■ Instructions to follow: Transcribe all of the material below line by line, keeping every character unchanged.

Saved data entries:
****
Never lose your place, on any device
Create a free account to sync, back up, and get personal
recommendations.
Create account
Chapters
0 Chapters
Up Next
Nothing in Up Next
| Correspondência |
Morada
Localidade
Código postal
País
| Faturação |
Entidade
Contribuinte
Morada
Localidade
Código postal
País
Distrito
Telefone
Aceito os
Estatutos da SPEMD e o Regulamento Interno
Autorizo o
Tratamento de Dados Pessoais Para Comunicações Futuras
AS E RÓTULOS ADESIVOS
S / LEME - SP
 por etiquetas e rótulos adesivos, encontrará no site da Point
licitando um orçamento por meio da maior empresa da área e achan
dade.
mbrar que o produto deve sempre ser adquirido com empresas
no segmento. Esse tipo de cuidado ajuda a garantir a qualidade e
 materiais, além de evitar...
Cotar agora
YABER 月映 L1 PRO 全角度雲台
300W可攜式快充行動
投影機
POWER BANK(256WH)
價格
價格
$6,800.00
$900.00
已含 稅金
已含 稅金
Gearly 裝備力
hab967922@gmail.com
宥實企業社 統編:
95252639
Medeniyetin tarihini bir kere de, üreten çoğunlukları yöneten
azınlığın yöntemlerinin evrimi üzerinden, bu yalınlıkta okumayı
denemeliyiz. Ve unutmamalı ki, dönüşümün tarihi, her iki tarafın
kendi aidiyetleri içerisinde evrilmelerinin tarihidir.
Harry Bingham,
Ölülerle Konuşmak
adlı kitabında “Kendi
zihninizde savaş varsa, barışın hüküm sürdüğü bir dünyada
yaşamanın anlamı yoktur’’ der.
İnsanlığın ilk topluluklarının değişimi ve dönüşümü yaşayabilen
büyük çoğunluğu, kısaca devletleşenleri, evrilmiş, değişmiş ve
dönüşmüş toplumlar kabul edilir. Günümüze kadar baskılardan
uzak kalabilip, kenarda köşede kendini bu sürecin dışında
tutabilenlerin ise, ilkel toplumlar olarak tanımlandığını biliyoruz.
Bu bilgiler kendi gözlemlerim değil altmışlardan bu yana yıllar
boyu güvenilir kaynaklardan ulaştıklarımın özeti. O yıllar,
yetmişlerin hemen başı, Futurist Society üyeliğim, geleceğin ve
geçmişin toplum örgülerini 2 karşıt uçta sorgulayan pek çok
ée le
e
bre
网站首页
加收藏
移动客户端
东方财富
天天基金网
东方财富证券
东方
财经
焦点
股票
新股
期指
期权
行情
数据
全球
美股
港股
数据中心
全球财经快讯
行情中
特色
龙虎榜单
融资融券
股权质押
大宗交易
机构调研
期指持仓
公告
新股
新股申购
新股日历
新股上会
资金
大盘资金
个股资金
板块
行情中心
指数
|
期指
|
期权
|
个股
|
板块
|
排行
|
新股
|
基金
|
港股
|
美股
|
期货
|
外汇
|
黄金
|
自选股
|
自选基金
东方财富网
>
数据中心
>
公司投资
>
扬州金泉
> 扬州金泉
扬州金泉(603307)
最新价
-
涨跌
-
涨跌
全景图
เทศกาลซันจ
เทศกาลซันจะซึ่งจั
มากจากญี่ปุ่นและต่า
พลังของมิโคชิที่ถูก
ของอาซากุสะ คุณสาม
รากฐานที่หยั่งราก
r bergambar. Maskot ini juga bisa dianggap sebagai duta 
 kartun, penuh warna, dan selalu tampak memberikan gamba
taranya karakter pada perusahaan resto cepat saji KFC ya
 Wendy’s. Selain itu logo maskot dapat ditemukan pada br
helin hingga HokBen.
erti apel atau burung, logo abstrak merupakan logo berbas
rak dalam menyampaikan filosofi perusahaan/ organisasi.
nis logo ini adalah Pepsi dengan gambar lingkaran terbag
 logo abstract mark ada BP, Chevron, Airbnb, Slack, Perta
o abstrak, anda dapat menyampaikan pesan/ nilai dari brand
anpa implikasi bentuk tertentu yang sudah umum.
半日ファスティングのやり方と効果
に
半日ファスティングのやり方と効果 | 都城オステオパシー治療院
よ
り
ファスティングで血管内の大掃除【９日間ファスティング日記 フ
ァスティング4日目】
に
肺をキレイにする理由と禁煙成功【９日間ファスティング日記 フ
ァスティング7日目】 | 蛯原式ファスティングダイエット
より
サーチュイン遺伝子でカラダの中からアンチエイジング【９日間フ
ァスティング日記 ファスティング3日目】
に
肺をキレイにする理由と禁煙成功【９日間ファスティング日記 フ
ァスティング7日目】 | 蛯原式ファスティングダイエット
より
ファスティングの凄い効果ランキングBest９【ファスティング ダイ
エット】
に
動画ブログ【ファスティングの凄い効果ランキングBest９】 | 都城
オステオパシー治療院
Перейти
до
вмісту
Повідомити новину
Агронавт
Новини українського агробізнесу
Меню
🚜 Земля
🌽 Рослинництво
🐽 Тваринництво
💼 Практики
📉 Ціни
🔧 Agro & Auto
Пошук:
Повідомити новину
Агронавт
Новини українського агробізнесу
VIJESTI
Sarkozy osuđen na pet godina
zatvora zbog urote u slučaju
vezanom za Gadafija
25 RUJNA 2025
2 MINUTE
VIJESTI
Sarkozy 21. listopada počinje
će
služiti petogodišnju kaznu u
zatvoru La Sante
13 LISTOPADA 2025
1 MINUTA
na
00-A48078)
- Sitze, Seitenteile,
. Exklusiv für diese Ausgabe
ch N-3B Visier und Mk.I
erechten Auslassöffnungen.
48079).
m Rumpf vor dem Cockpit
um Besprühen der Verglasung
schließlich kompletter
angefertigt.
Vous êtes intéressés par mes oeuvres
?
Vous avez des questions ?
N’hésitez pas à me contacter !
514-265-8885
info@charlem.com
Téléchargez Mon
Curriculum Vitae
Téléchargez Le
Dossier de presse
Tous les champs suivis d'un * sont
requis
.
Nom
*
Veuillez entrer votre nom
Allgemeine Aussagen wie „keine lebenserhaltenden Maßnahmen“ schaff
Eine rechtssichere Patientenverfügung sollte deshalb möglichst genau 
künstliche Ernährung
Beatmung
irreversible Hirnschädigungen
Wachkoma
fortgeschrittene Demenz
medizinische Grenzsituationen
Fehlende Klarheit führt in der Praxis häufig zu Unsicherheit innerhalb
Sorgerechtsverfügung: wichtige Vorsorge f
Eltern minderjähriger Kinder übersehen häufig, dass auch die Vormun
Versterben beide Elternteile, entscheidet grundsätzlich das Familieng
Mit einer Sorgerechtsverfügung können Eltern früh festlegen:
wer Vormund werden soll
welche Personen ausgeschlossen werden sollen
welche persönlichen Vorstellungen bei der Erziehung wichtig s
****
■ Written solution:
Never lose your place, on any device
Create a free account to sync, back up, and get personal
recommendations.
Create account
Chapters
0 Chapters
Up Next
Nothing in Up Next
| Correspondência |
Morada
Localidade
Código postal
País
| Faturação |
Entidade
Contribuinte
Morada
Localidade
Código postal
País
Distrito
Telefone
Aceito os
Estatutos da SPEMD e o Regulamento Interno
Autorizo o
Tratamento de Dados Pessoais Para Comunicações Futuras
AS E RÓTULOS ADESIVOS
S / LEME - SP
 por etiquetas e rótulos adesivos, encontrará no site da Point
licitando um orçamento por meio da maior empresa da área e achan
dade.
mbrar que o produto deve sempre ser adquirido com empresas
no segmento. Esse tipo de cuidado ajuda a garantir a qualidade e
 materiais, além de evitar...
Cotar agora
YABER 月映 L1 PRO 全角度雲台
300W可攜式快充行動
投影機
POWER BANK(256WH)
價格
價格
$6,800.00
$900.00
已含 稅金
已含 稅金
Gearly 裝備力
hab967922@gmail.com
宥實企業社 統編:
95252639
Medeniyetin tarihini bir kere de, üreten çoğunlukları yöneten
azınlığın yöntemlerinin evrimi üzerinden, bu yalınlıkta okumayı
denemeliyiz. Ve unutmamalı ki, dönüşümün tarihi, her iki tarafın
kendi aidiyetleri içerisinde evrilmelerinin tarihidir.
Harry Bingham,
Ölülerle Konuşmak
adlı kitabında “Kendi
zihninizde savaş varsa, barışın hüküm sürdüğü bir dünyada
yaşamanın anlamı yoktur’’ der.
İnsanlığın ilk topluluklarının değişimi ve dönüşümü yaşayabilen
büyük çoğunluğu, kısaca devletleşenleri, evrilmiş, değişmiş ve
dönüşmüş toplumlar kabul edilir. Günümüze kadar baskılardan
uzak kalabilip, kenarda köşede kendini bu sürecin dışında
tutabilenlerin ise, ilkel toplumlar olarak tanımlandığını biliyoruz.
Bu bilgiler kendi gözlemlerim değil altmışlardan bu yana yıllar
boyu güvenilir kaynaklardan ulaştıklarımın özeti. O yıllar,
yetmişlerin hemen başı, Futurist Society üyeliğim, geleceğin ve
geçmişin toplum örgülerini 2 karşıt uçta sorgulayan pek çok
ée le
e
bre
网站首页
加收藏
移动客户端
东方财富
天天基金网
东方财富证券
东方
财经
焦点
股票
新股
期指
期权
行情
数据
全球
美股
港股
数据中心
全球财经快讯
行情中
特色
龙虎榜单
融资融券
股权质押
大宗交易
机构调研
期指持仓
公告
新股
新股申购
新股日历
新股上会
资金
大盘资金
个股资金
板块
行情中心
指数
|
期指
|
期权
|
个股
|
板块
|
排行
|
新股
|
基金
|
港股
|
美股
|
期货
|
外汇
|
黄金
|
自选股
|
自选基金
东方财富网
>
数据中心
>
公司投资
>
扬州金泉
> 扬州金泉
扬州金泉(603307)
最新价
-
涨跌
-
涨跌
全景图
เทศกาลซันจ
เทศกาลซันจะซึ่งจั
มากจากญี่ปุ่นและต่า
พลังของมิโคชิที่ถูก
ของอาซากุสะ คุณสาม
รากฐานที่หยั่งราก
r bergambar. Maskot ini juga bisa dianggap sebagai duta 
 kartun, penuh warna, dan selalu tampak memberikan gamba
taranya karakter pada perusahaan resto cepat saji KFC ya
 Wendy’s. Selain itu logo maskot dapat ditemukan pada br
helin hingga HokBen.
erti apel atau burung, logo abstrak merupakan logo berbas
rak dalam menyampaikan filosofi perusahaan/ organisasi.
nis logo ini adalah Pepsi dengan gambar lingkaran terbag
 logo abstract mark ada BP, Chevron, Airbnb, Slack, Perta
o abstrak, anda dapat menyampaikan pesan/ nilai dari brand
anpa implikasi bentuk tertentu yang sudah umum.
半日ファスティングのやり方と効果
に
半日ファスティングのやり方と効果 | 都城オステオパシー治療院
よ
り
ファスティングで血管内の大掃除【９日間ファスティング日記 フ
ァスティング4日目】
に
肺をキレイにする理由と禁煙成功【９日間ファスティング日記 フ
ァスティング7日目】 | 蛯原式ファスティングダイエット
より
サーチュイン遺伝子でカラダの中からアンチエイジング【９日間フ
ァスティング日記 ファスティング3日目】
に
肺をキレイにする理由と禁煙成功【９日間ファスティング日記 フ
ァスティング7日目】 | 蛯原式ファスティングダイエット
より
ファスティングの凄い効果ランキングBest９【ファスティング ダイ
エット】
に
動画ブログ【ファスティングの凄い効果ランキングBest９】 | 都城
オステオパシー治療院
Перейти
до
вмісту
Повідомити новину
Агронавт
Новини українського агробізнесу
Меню
🚜 Земля
🌽 Рослинництво
🐽 Тваринництво
💼 Практики
📉 Ціни
🔧 Agro & Auto
Пошук:
Повідомити новину
Агронавт
Новини українського агробізнесу
VIJESTI
Sarkozy osuđen na pet godina
zatvora zbog urote u slučaju
vezanom za Gadafija
25 RUJNA 2025
2 MINUTE
VIJESTI
Sarkozy 21. listopada počinje
će
služiti petogodišnju kaznu u
zatvoru La Sante
13 LISTOPADA 2025
1 MINUTA
na
00-A48078)
- Sitze, Seitenteile,
. Exklusiv für diese Ausgabe
ch N-3B Visier und Mk.I
erechten Auslassöffnungen.
48079).
m Rumpf vor dem Cockpit
um Besprühen der Verglasung
schließlich kompletter
angefertigt.
Vous êtes intéressés par mes oeuvres
?
Vous avez des questions ?
N’hésitez pas à me contacter !
514-265-8885
info@charlem.com
Téléchargez Mon
Curriculum Vitae
Téléchargez Le
Dossier de presse
Tous les champs suivis d'un * sont
requis
.
Nom
*
Veuillez entrer votre nom
Allgemeine Aussagen wie „keine lebenserhaltenden Maßnahmen“ schaff
Eine rechtssichere Patientenverfügung sollte deshalb möglichst genau 
künstliche Ernährung
Beatmung
irreversible Hirnschädigungen
Wachkoma
fortgeschrittene Demenz
medizinische Grenzsituationen
Fehlende Klarheit führt in der Praxis häufig zu Unsicherheit innerhalb
Sorgerechtsverfügung: wichtige Vorsorge f
Eltern minderjähriger Kinder übersehen häufig, dass auch die Vormun
Versterben beide Elternteile, entscheidet grundsätzlich das Familieng
Mit einer Sorgerechtsverfügung können Eltern früh festlegen:
wer Vormund werden soll
welche Personen ausgeschlossen werden sollen
welche persönlichen Vorstellungen bei der Erziehung wichtig s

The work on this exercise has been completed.